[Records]

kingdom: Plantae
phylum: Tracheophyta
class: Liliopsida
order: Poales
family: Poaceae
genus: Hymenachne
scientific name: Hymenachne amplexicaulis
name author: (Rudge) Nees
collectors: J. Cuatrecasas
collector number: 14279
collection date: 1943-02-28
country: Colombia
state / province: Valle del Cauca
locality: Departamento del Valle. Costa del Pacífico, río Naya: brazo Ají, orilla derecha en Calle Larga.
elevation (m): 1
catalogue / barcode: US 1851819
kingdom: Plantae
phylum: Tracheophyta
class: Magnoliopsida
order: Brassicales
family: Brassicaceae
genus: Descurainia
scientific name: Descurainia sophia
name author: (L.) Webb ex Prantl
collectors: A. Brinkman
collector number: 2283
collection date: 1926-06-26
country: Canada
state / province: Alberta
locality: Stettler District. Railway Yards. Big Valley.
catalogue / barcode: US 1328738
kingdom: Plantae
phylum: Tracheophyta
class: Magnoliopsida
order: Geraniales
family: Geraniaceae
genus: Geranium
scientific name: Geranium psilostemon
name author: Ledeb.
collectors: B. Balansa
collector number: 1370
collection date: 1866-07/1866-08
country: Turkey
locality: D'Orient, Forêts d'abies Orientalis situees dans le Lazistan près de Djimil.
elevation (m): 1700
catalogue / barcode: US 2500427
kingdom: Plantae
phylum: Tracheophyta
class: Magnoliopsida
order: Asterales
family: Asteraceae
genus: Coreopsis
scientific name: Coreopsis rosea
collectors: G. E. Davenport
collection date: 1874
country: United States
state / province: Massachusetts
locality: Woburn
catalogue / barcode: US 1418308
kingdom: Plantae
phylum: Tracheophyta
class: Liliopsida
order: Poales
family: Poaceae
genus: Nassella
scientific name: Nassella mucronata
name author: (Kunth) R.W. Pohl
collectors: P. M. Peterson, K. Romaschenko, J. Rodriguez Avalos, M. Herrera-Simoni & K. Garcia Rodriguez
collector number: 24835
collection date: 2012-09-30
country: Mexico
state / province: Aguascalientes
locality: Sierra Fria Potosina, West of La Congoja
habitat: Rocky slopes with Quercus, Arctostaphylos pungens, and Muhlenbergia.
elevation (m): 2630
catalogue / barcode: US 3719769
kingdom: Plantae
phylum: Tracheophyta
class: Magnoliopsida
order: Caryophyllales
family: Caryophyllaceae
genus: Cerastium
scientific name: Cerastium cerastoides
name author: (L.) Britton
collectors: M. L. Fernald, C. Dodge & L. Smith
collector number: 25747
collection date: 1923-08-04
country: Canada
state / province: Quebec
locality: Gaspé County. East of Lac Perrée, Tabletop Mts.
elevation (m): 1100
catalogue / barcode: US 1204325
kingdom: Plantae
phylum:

(What is asked)
Rewrite the lines of every item, putting "collection site" in place of "locality" and leaving everything else as it is.

(Task response)
kingdom: Plantae
phylum: Tracheophyta
class: Liliopsida
order: Poales
family: Poaceae
genus: Hymenachne
scientific name: Hymenachne amplexicaulis
name author: (Rudge) Nees
collectors: J. Cuatrecasas
collector number: 14279
collection date: 1943-02-28
country: Colombia
state / province: Valle del Cauca
collection site: Departamento del Valle. Costa del Pacífico, río Naya: brazo Ají, orilla derecha en Calle Larga.
elevation (m): 1
catalogue / barcode: US 1851819
kingdom: Plantae
phylum: Tracheophyta
class: Magnoliopsida
order: Brassicales
family: Brassicaceae
genus: Descurainia
scientific name: Descurainia sophia
name author: (L.) Webb ex Prantl
collectors: A. Brinkman
collector number: 2283
collection date: 1926-06-26
country: Canada
state / province: Alberta
collection site: Stettler District. Railway Yards. Big Valley.
catalogue / barcode: US 1328738
kingdom: Plantae
phylum: Tracheophyta
class: Magnoliopsida
order: Geraniales
family: Geraniaceae
genus: Geranium
scientific name: Geranium psilostemon
name author: Ledeb.
collectors: B. Balansa
collector number: 1370
collection date: 1866-07/1866-08
country: Turkey
collection site: D'Orient, Forêts d'abies Orientalis situees dans le Lazistan près de Djimil.
elevation (m): 1700
catalogue / barcode: US 2500427
kingdom: Plantae
phylum: Tracheophyta
class: Magnoliopsida
order: Asterales
family: Asteraceae
genus: Coreopsis
scientific name: Coreopsis rosea
collectors: G. E. Davenport
collection date: 1874
country: United States
state / province: Massachusetts
collection site: Woburn
catalogue / barcode: US 1418308
kingdom: Plantae
phylum: Tracheophyta
class: Liliopsida
order: Poales
family: Poaceae
genus: Nassella
scientific name: Nassella mucronata
name author: (Kunth) R.W. Pohl
collectors: P. M. Peterson, K. Romaschenko, J. Rodriguez Avalos, M. Herrera-Simoni & K. Garcia Rodriguez
collector number: 24835
collection date: 2012-09-30
country: Mexico
state / province: Aguascalientes
collection site: Sierra Fria Potosina, West of La Congoja
habitat: Rocky slopes with Quercus, Arctostaphylos pungens, and Muhlenbergia.
elevation (m): 2630
catalogue / barcode: US 3719769
kingdom: Plantae
phylum: Tracheophyta
class: Magnoliopsida
order: Caryophyllales
family: Caryophyllaceae
genus: Cerastium
scientific name: Cerastium cerastoides
name author: (L.) Britton
collectors: M. L. Fernald, C. Dodge & L. Smith
collector number: 25747
collection date: 1923-08-04
country: Canada
state / province: Quebec
collection site: Gaspé County. East of Lac Perrée, Tabletop Mts.
elevation (m): 1100
catalogue / barcode: US 1204325
kingdom: Plantae
phylum:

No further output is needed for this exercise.